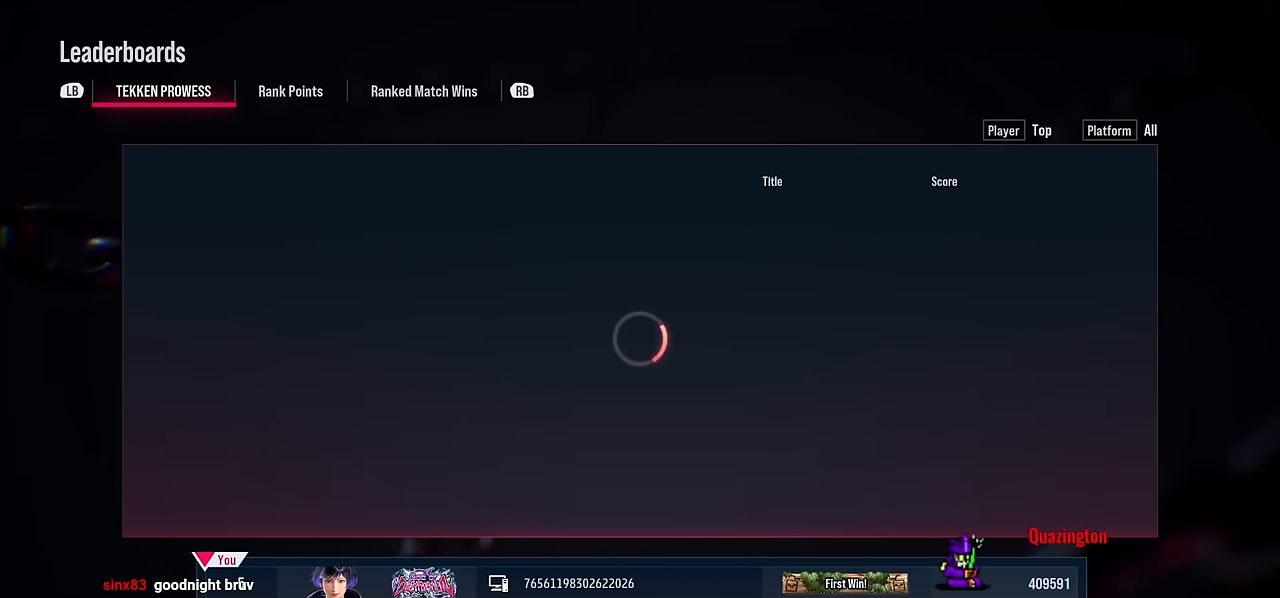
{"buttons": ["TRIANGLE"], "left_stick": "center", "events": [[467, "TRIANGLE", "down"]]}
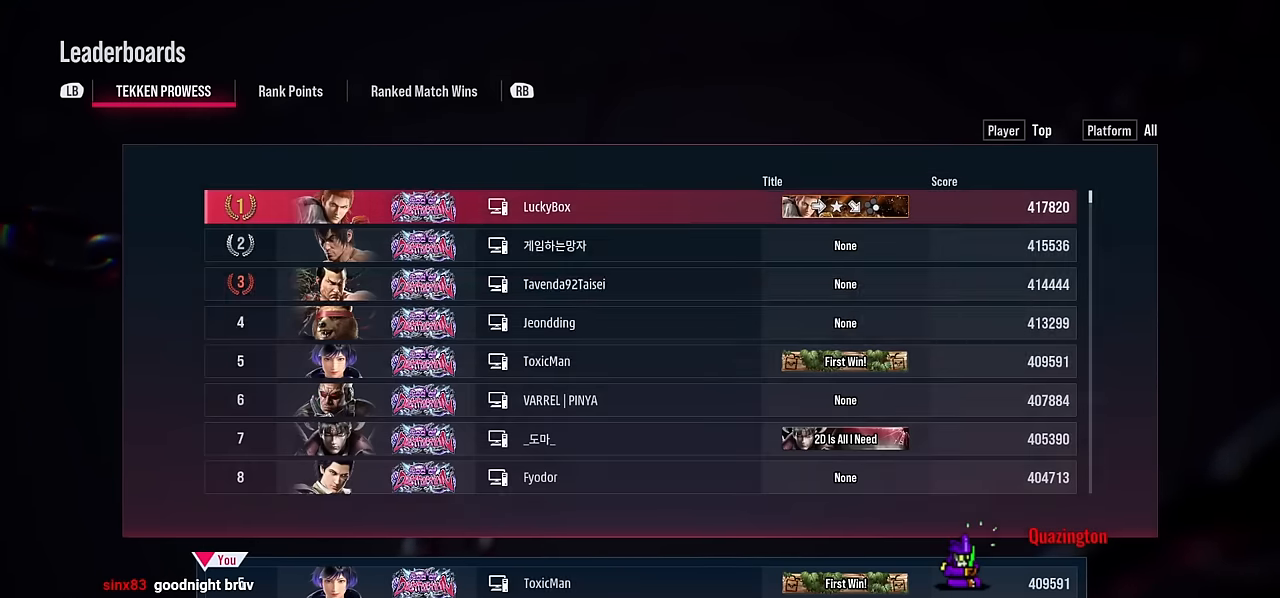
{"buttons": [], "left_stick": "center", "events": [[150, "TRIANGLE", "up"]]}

· · · ·

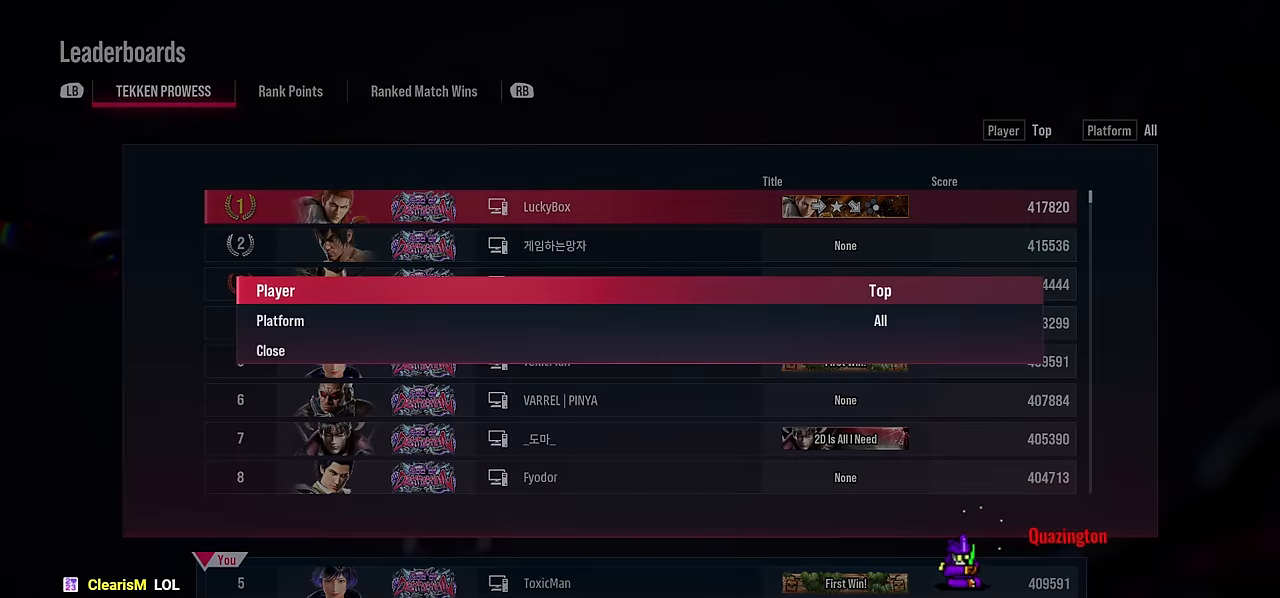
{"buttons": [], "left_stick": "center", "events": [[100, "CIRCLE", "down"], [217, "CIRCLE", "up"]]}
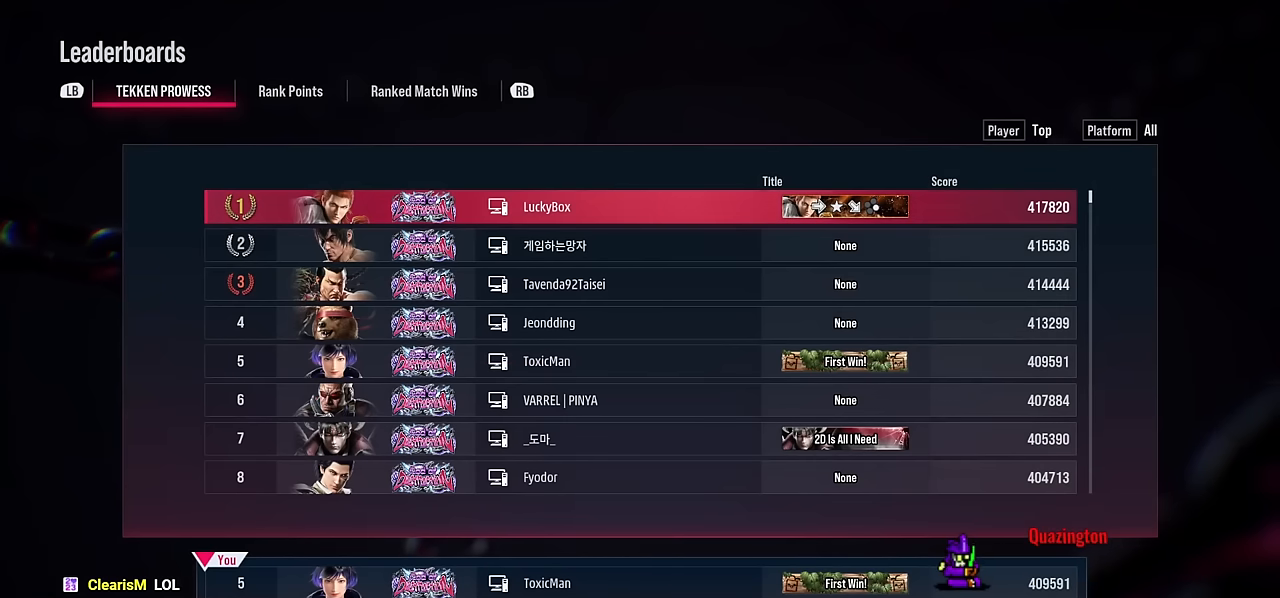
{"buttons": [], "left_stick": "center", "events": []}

· · · ·

*TASK OBJECTIVE*
For the word "down", state how many lines of the material contain it. Give the number and no more.

*RESULT OF THIS TASK*
2